Virtually deaf and registered blind, Eric is honoured with a special profile in next Sunday’s edition of ITV1’s The South Bank Show, which bills him as the last great British vaudevillian. Presenter Melvyn Bragg laughed so much, he had trouble getting through an interview filmed at the London Palladium.
He may need audio-enhanced black spectacles to help him hear, but Eric is still on top form as he talks to the M.E.N. After a 60-year career, he shows no sign of retiring.
In recent years he performed his first Shakespearean role, directed by Sir Peter Hall, and appeared in The Others with Nicole Kidman. Later this year he’ll be seen in Harry Potter and the Goblet of Fire, playing gardener Frank Bryce.

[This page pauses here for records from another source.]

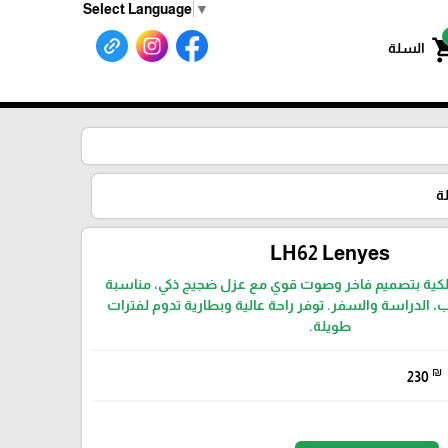
Select Language
▼
shoppin
السلة
ة
LH62 Lenyes
ية بتصميم فاخر وصوت قوي مع عزل ضجيج ذكي، مناسبة
، الدراسة والسفر. توفر راحة عالية وبطارية تدوم لفترات
طويلة.
₪
230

“I learned so much on The Others and Harry Potter than I think I have in my whole career in films. There were one or two comments on Harry Potter that I was the best person they’d ever seen die. And I said it wasn’t the first time I’d died on stage.
“It was so enjoyable. I thought it was all going to be shot in half a day and it went on for a couple of weeks. They kept adding little bits until it’s my scene coming down the stairs, and that’s the opening of the picture.

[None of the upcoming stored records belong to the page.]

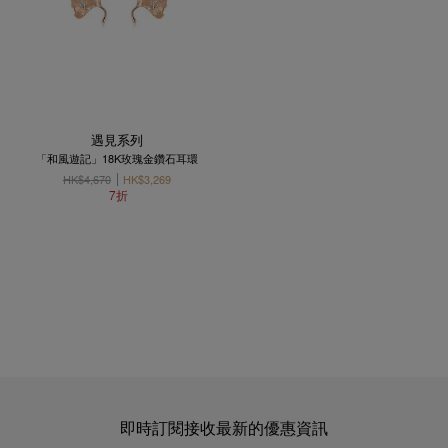
遇見系列
「和風遊記」18K玫瑰金鑽石耳環
HK$4,670
HK$3,269
7折
即時訂閱接收最新的優惠資訊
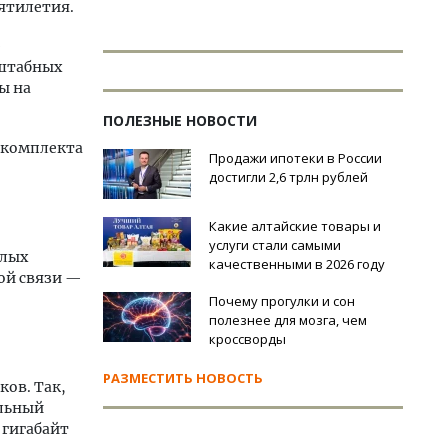
ятилетия.
—
сштабных
ы на
ПОЛЕЗНЫЕ НОВОСТИ
и комплекта
Продажи ипотеки в России
достигли 2,6 трлн рублей
Какие алтайские товары и
услуги стали самыми
алых
качественными в 2026 году
ой связи —
Почему прогулки и сон
полезнее для мозга, чем
кроссворды
РАЗМЕСТИТЬ НОВОСТЬ
ков. Так,
альный
 гигабайт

“They wanted him to be so well known so that when he dies after the first five minutes, all the audience would go, ‘Ahhh’.”
Although he can no longer watch television, Eric still keeps up with the latest generation of comedy performers. “The only difference about modern day is that, now, it is mandatory for everyone in the country to have a sense of humour. Even on the broadcasting side, if you’re reading the news or you’re forecasting the weather, they always have to finish with, or put a witty remark in the middle of it.
“If they don’t have laughter in the studio, they feel they’re not successful. But why? Being a doctor or violinist isn’t mandatory. But to purvey humour seems to be what everybody can do. And that’s the trouble. There’s so many people now being humorists, that poor professionals have really got to be brilliant.”
Eric’s autobiography – If I Don’t Write It, Nobody Else Will – is published next month. “It’s taken me nearly two years to write and 50 years off my life. My manager Norma was trying to get me to write it for at least 10 years and being the reclusive person I am, I wanted people to judge me for what they saw on the television, on the films or on the stage. And what I did apart from that was my own affair. So to write my autobiography was, to me, an anathema.”
He changed his mind after the death of Spike Milligan. Eric read an article by his friend’s “biographer” – a man Spike had never met. “It was a scurrilous attack. It was the dark side of Spike. And Norma said to me, ‘Do you want that to happen to you when you’re dead?’ And I said, no.”
The book includes fond memories of working on stage with Jimmy Edwards at Manchester’s Palace Theatre – “ignoring the play” – when mounted police had to hold back crowds wanting to see the duo.
Now silver-haired, Eric’s sense of comic timing has rarely let him down. But he does have one regret. “I didn’t meet Laurel and Hardy,” he reflects. “I was in a hotel in San Fransisco and the manager came to me and said, ‘Stan Laurel lives just two blocks away from here. Why don’t you go and say hello?’ And I hadn’t got the courage to go. If only I could have done.
“My philosophy is the same as theirs. They weren’t there to make any political points or to be clever. They were there just to make people laugh.”